The report includes the following information based on the training data:
|Feature Name||Displays the feature name. Every feature in the dataset is listed, as well as transformed and OTV derived features.|
|Variable Type||The feature's variable type.|
|Row Count||Reports the number of rows in which the feature is missing from the training data. Click the column heading to change the sort order frequency.|
|Percentage||Reports, as a percentage, the number of rows in which the feature is missing from the training data. Click the column heading to change the sort order frequency.|
|Data Transformation Information||Lists the imputation task applied to the feature as well as the applied value. If more than one imputation task applies, all tasks are listed.|
Additionally, you can:
- Use Search to find a specific feature.
- Filter by column header.
The Data Quality Handling Report tab reports on the following supported tasks:
- Numeric values imputed
- Numeric data cleansing
- Ordinal encoding of categorical variables
- Categorical Embedding
- Category Count
- One-Hot Encoding
- VW encoding of categorical variables
The task information that can be returned in the Data Transformation Information column includes:
the name of the task.
the imputed value inserted in the place of the missing value. Different preprocessing tasks have different strategies for assigning the value to use for imputation. In some cases, this can be tuned on the Advanced Tuning tab.
if DataRobot created a missing indicator feature, it displays
Missing indicator treated as feature. This indicates that DataRobot created a new feature inside the blueprint with 1s in the rows where values in the original feature were missing and 0s where the original feature had a value. Sometimes the pattern of rows containing missing values is predictive and can increase accuracy when input into the model.
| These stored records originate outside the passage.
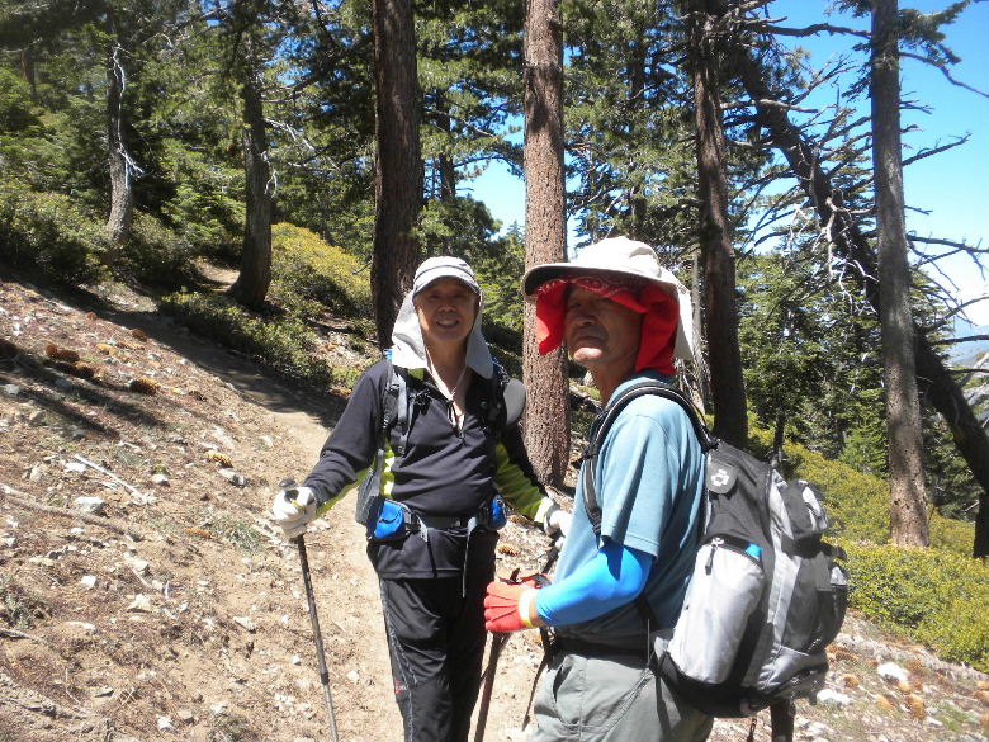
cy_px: 371
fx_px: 1057
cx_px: 494
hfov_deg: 50.1
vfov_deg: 38.7
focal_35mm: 37
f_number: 3.5
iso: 98
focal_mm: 6.6
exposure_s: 1/440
(categorical features only) if DataRobot treated missing values as infrequent values, it displays
Missing values treated as infrequent. This means that a row with a missing value is handled as if that row had a categorical value that did not occur very often in the feature. Different blueprints may handle infrequent values in categorical features differently.
(categorical features only) if DataRobot treated infrequent values as missing values, it displays
Infrequent values treated as missing. This means that a row with an infrequent value is handled as if that row had a missing value for that feature.
for categorical features, if missing values were ignored, DataRobot displays
Missing values ignored.